IPF is a progressive fatal lung disease in which the alveoli and the lung tissue are damaged, becoming thick and scarred (fibrosis), leading to severe breathing difficulties and compromising oxygen transfer between the lungs and the bloodstream. IPF is characterized by a shortness of breath that gradually worsens, with respiratory failure being the main cause of death. There is no cure for the disease and it is estimated that 128,000 individuals in the United States suffer from IPF. The disease has a poor prognosis and around two-thirds of the patients die within five years after being diagnosed. New therapeutic targets and treatments are therefore urgently needed.

Telomeres are the caps at the end of the DNA strand that protect the edge of the chromosomes from degradation and from fusion with other chromosomes. As the individual ages, the telomeres experience a progressive shortening in length. Telomerase is an enzyme that adds nucleotides to the end of telomeres, compensating their gradual shortening. Mutations on the telomerase and on key proteins in telomere protection and maintenance have been reported in IPF patients.

Researchers have investigated the possible association between IPF and telomere defects. The lack of proper animal models that mimic human IPF has hampered new advances. In the study, the team developed a mouse model that lacks a protein called TRF1, which is required to build telomeres in a specific cell population — type II alveolar cells. These particular cells are crucial for lung tissue regeneration.

Researchers found that these mice developed progressive pulmonary fibrosis, indicating that the lack of telomeres is lethal for type II alveolar cells. The findings led the team to suggest that the lung epithelium cannot regenerate without these particular cells and showed, for the first time, that telomere damage may contribute to the development of IPF. “We have seen that acute telomere damage is sufficient to trigger pulmonary fibrosis, even in the absence of environmental damage,” noted the study’s co-author Dr. Paula Martínez in a news release.

However, the mouse model developed by the team did not reproduce the IPF disease in humans. Researchers have therefore developed a new model where they combined premature shortening of the telomeres by telomerase deficiency and low doses of environmental damage, which is known to play a key role in disease development. To induce environmental damage the team used bleomycin, a drug that affects the DNA. Researchers found that although both factors are independently unable to induce fibrosis, the shortening of telomeres together with bleomycin at low doses can trigger pulmonary fibrosis in mice.

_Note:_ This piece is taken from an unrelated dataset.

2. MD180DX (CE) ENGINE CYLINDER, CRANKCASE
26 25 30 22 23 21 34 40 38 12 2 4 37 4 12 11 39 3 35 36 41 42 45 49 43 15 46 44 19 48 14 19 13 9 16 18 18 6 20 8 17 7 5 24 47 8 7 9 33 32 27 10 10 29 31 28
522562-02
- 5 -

“These findings support a model in which persistent damage derived from short or dysfunctional telomeres is added to other cellular damage and this triggers pulmonary fibrosis,” said the study’s lead author Juan M. Povedano.

The research team concluded that telomere defects contribute to the development of IPF, and suggest that the new animal models created in the study can be instrumental in the development of new therapeutic strategies against the disease. Furthermore, the team also suggests a link between IPF and the aging process supported by the fact that IPF usually only occurs in individuals over 50 years and knowing that the older the individual, the shorter the telomeres.

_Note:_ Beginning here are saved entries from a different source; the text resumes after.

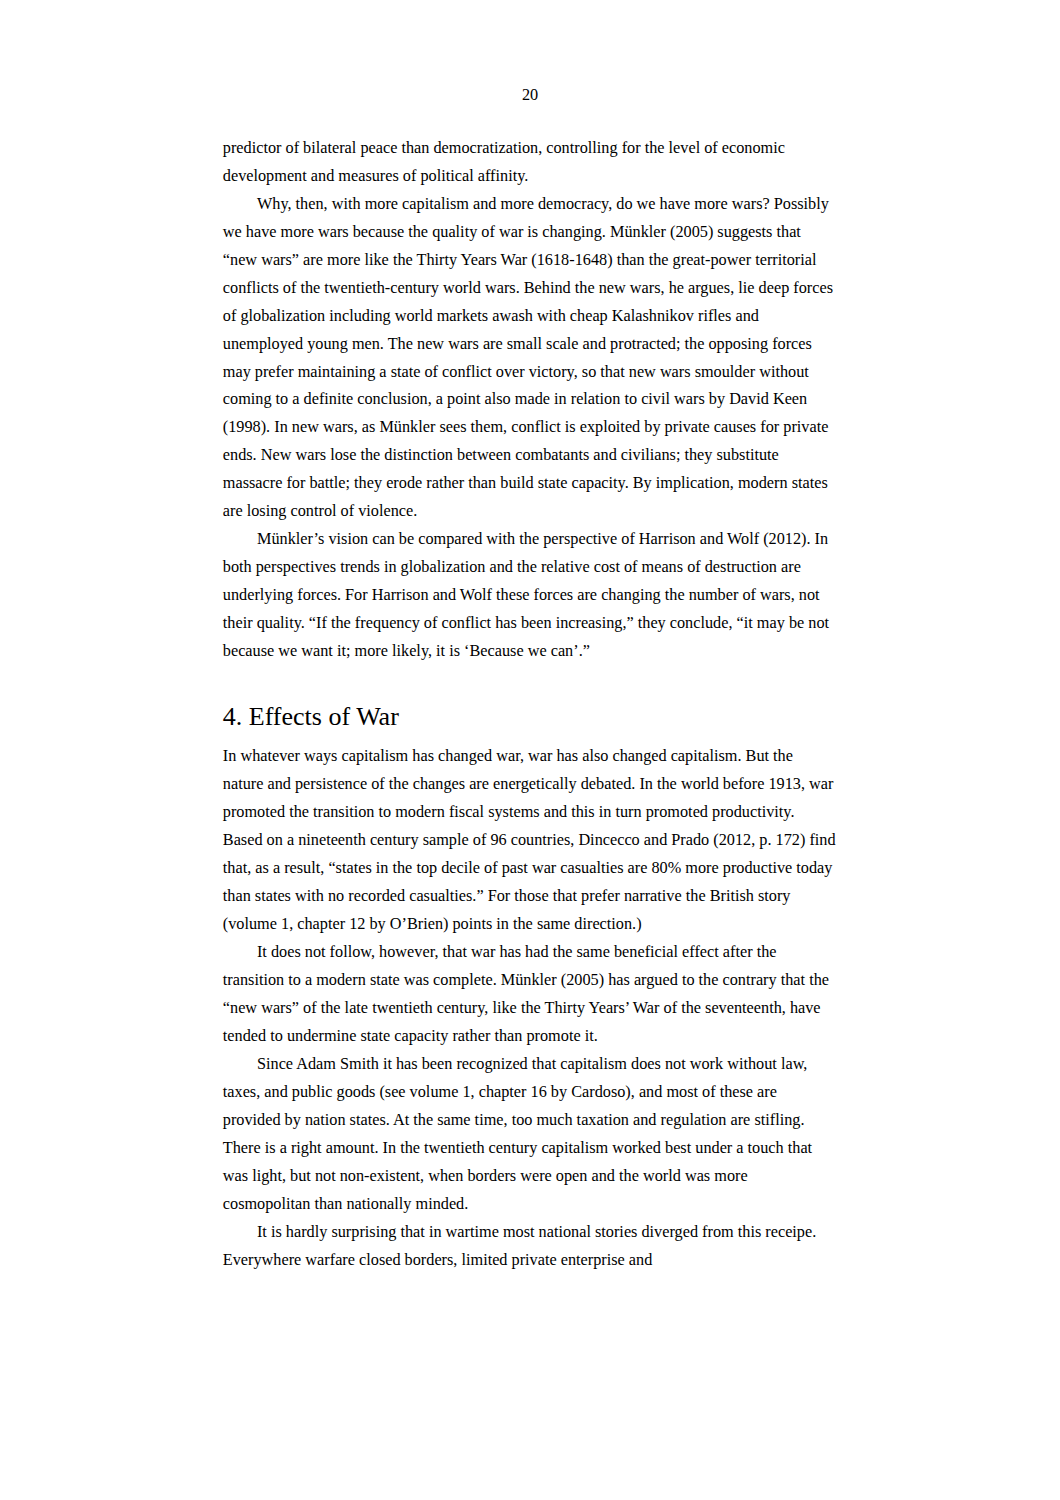20
predictor of bilateral peace than democratization, controlling for the level of economic development and measures of political affinity.
Why, then, with more capitalism and more democracy, do we have more wars? Possibly we have more wars because the quality of war is changing. Münkler (2005) suggests that “new wars” are more like the Thirty Years War (1618-1648) than the great-power territorial conflicts of the twentieth-century world wars. Behind the new wars, he argues, lie deep forces of globalization including world markets awash with cheap Kalashnikov rifles and unemployed young men. The new wars are small scale and protracted; the opposing forces may prefer maintaining a state of conflict over victory, so that new wars smoulder without coming to a definite conclusion, a point also made in relation to civil wars by David Keen (1998). In new wars, as Münkler sees them, conflict is exploited by private causes for private ends. New wars lose the distinction between combatants and civilians; they substitute massacre for battle; they erode rather than build state capacity. By implication, modern states are losing control of violence.
Münkler’s vision can be compared with the perspective of Harrison and Wolf (2012). In both perspectives trends in globalization and the relative cost of means of destruction are underlying forces. For Harrison and Wolf these forces are changing the number of wars, not their quality. “If the frequency of conflict has been increasing,” they conclude, “it may be not because we want it; more likely, it is ‘Because we can’.”
4. Effects of War
In whatever ways capitalism has changed war, war has also changed capitalism. But the nature and persistence of the changes are energetically debated. In the world before 1913, war promoted the transition to modern fiscal systems and this in turn promoted productivity. Based on a nineteenth century sample of 96 countries, Dincecco and Prado (2012, p. 172) find that, as a result, “states in the top decile of past war casualties are 80% more productive today than states with no recorded casualties.” For those that prefer narrative the British story (volume 1, chapter 12 by O’Brien) points in the same direction.)
It does not follow, however, that war has had the same beneficial effect after the transition to a modern state was complete. Münkler (2005) has argued to the contrary that the “new wars” of the late twentieth century, like the Thirty Years’ War of the seventeenth, have tended to undermine state capacity rather than promote it.
Since Adam Smith it has been recognized that capitalism does not work without law, taxes, and public goods (see volume 1, chapter 16 by Cardoso), and most of these are provided by nation states. At the same time, too much taxation and regulation are stifling. There is a right amount. In the twentieth century capitalism worked best under a touch that was light, but not non-existent, when borders were open and the world was more cosmopolitan than nationally minded.
It is hardly surprising that in wartime most national stories diverged from this receipe. Everywhere warfare closed borders, limited private enterprise and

“Understanding the molecular mechanisms that lead to the aging process, such as the shortening of telomeres, has enabled us to generate animal models that faithfully reproduce diseases such as idiopathic pulmonary fibrosis, and this is already helping us to test novel therapies that we hope will prove effective and that are based on the activation of the enzyme telomerase,” concluded the study’s senior author, Dr. Maria A. Blasco.